Las luces autoadaptables garantizan la mejor visión posible de la carretera, incluso por la noche. Al entrar en una curva, el haz del faro gira para seguir la dirección de la carretera. Siempre sabrá lo que hay delante.

Los faros fijos convencionales sólo proyectan la luz delante y de frente. En las curvas esto significa que el haz de luz puede proyectarse sobre el tráfico en dirección contraria y cegar a los conductores mientras deja la carretera delante oscura.
Por el contrario, las luces autoadaptables son giratorias y proyectan la luz siempre en la dirección del vehículo. La carretera está así mejor iluminada y se ven antes los obstáculos. Esto supone importantes ventajas de seguridad al tomar las curvas por la noche o cuando la visibilidad es insuficiente.

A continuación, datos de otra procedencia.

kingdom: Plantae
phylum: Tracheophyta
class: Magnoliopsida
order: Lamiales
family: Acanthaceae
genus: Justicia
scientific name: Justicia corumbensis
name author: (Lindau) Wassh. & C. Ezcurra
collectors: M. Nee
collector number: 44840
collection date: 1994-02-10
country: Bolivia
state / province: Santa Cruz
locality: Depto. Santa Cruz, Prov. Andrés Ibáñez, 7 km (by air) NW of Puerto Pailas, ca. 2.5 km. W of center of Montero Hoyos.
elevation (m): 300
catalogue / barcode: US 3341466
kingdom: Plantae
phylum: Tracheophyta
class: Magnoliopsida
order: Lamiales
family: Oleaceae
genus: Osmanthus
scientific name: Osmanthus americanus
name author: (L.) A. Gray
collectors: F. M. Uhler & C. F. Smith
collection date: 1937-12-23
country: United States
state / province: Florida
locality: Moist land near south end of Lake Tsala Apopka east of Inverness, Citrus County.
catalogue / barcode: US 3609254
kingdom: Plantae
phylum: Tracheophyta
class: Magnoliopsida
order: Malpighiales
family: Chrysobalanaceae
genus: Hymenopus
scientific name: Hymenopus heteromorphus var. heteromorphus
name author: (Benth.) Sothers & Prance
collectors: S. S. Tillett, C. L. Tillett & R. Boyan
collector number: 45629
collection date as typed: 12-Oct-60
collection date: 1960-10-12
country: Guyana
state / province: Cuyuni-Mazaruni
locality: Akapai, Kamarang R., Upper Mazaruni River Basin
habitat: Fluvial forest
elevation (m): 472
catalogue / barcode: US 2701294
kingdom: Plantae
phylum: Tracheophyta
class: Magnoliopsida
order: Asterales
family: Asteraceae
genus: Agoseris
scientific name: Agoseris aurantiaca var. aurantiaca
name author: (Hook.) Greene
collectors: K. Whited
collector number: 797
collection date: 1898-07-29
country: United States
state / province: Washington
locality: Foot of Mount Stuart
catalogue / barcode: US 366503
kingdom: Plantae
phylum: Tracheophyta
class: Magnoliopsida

En el centro de la tecnología de faros autoadaptables se encuentra el sistema de control dinámico de faros. Los sensores miden la velocidad, el ángulo de giro y la guiñada (grado de rotación en torno al eje vertical). En función de esta información, los pequeños motores eléctricos giran los faros de manera que el haz se proyecta sobre la carretera y le guía en la curva.
Este sistema de faros inteligente se activa cuando el vehículo se mueve hacia adelante. Cuando el vehículo da marcha atrás o si se gira el volante cuando el vehículo no se mueve (como cuando se deja espacio de aparcamiento paralelo), los faros no giran para evitar cegar a los conductores del tráfico en dirección contraria.
Las luces de giro son una función adicional de las luces autoadaptables. Proporcionan luz adicional al aparcar o al girar bruscamente a baja velocidad.